Another thing about QEMU is that it lacks guest addition support, so the vm and host integration is not smooth, for example,you will have to capture/release mouse. There is no folder sharing, etc.
Even with the XP mode or SUN's Portable VBox you still see the mouse captured while the exit method changes for each one. With the XP mode the alt-Tab key combo and for the PVBox you simply press the ctrl key to exit there.
no, you don't. When the guest tools are installed, you can move mouse smoothly across vm Window and host Windows. The vm is like another native application. Perhaps, you haven't installed the guest additions if you need to press Ctrl key to release. QEMU does not have any of guest additions to install.
interesting i see this this being somewhat difficult to achieve while at the same time have the same speed as some of the vm software such as vbox (with additions installed of course) and vmware (with its tools installed)
that is great news...
my question though is what image are implying as your standard image
meaning is the standard image is vdi (the standard image for VBox) or would it something different with a new feature set?
so are going to implement some sort of acceleration driver/toolset so you can get the same speed as VBox and others?
It depands on what you are running on the MS Virtual PC there. Besides the XP mode I already have 7 running following an replacement upgrade from the previous Vista installation on the same vhd.
The XP mode so far is the only one where you can simply slide the cursor across the screen. The rest simply capture that as part of the process.

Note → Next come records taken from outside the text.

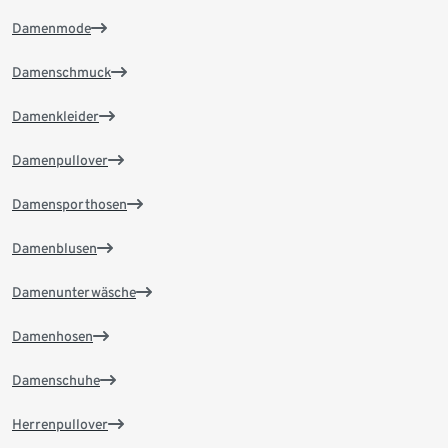
Damenmode
Damenschmuck
Damenkleider
Damenpullover
Damensporthosen
Damenblusen
Damenunterwäsche
Damenhosen
Damenschuhe
Herrenpullover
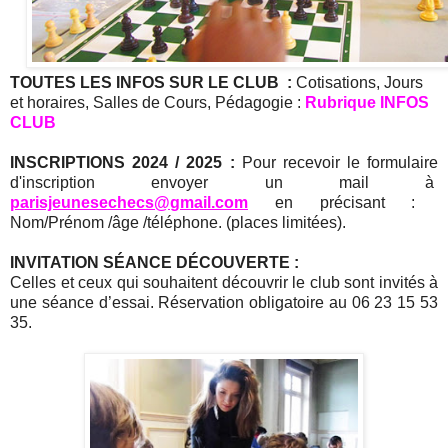
TOUTES LES INFOS SUR LE CLUB :
Cotisations, Jours
et horaires, Salles de Cours, Pédagogie :
Rubrique INFOS
CLUB
INSCRIPTIONS 2024 / 2025 :
Pour recevoir le formulaire
d'inscription envoyer un mail à
parisjeunesechecs@
gmail.com
en précisant :
Nom/Prénom /âge /téléphone. (places limitées).
INVITATION SÉANCE DÉCOUVERTE :
Celles et ceux qui souhaitent découvrir le club sont invités à
une séance d’essai. Réservation obligatoire au 06 23 15 53
35.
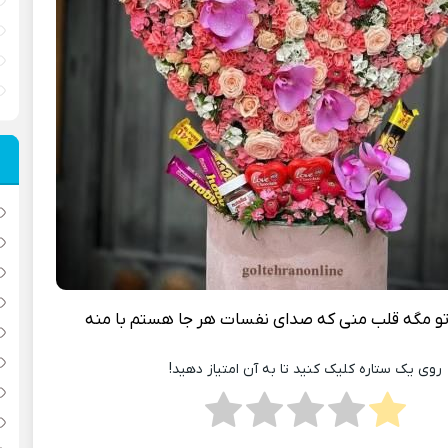
و مگه قلب منی که صدای نفسات هر جا هستم با منه
روی یک ستاره کلیک کنید تا به آن امتیاز دهید!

oh, I see. You are absolutely right. I only played with XP mode. Seems XP mode is using RDP trick for the smooth mouse movement. There is no guest tool inside virtual PC doing mouse integration.
Thanks for your points.
Back a few years ago, we started to implement an OS container for Windows apps. So a group of apps can run on windows within a separate context with their own registry and file system. In this model, the same OS instance is used, and thus achieve native performance. The downside of OS container is that it does not fully isolated from host OS. For example, a kernel driver crash will bring down the whole system. This drawback made us to look at system virtualization. We then started to integrate our OS container with a system virtual machine. Yes, it's very difficult. However, this integration will bring many benefits, we will gradually release the features.

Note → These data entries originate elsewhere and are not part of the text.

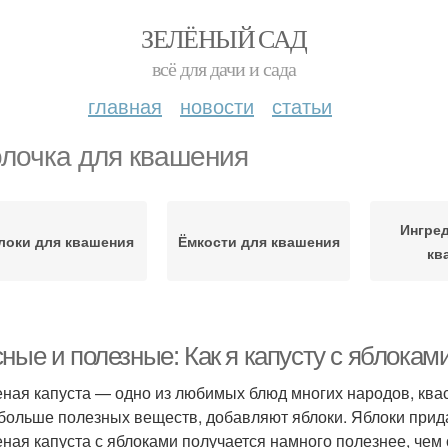
ЗЕЛЁНЫЙ САД
всё для дачи и сада
главная
новости
статьи
лочка для квашения
Ингре
локи для квашения
Ёмкости для квашения
кв
ные и полезные: Как я капусту с яблокам
ная капуста — одно из любимых блюд многих народов, квася
больше полезных веществ, добавляют яблоки. Яблоки прида
ная капуста с яблоками получается намного полезнее, чем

With our converter, you can select an image format, we support vmdk, vdi, vhd and parallels format, these are the major vendors out there. With these formats, our converter does its best to make the disk bootable.
We use VBox OSE for the system virtualization layer, plus our own guest tools.
VBox could use a little access to physical drives as well as the particular it goes on. The same could be said for a custom install on a vhd run on the Virtual PC simply being limited to the dvd drive there. The XP mode provides full accesss even for usb drives/devices with the latest RCs.
We are implementing a powerful physical to virtual machine (P2V) converter, called "MyOldPCs", that can generate all popular formats (.vmdk, .vdi, .vhd, .hdd) and bootable in major vm vendors.
I'd like to get some inputs on whether need to support Windows 95/98/NT. Anyone here still have old computers with thos OSes and worth converting them to a vm?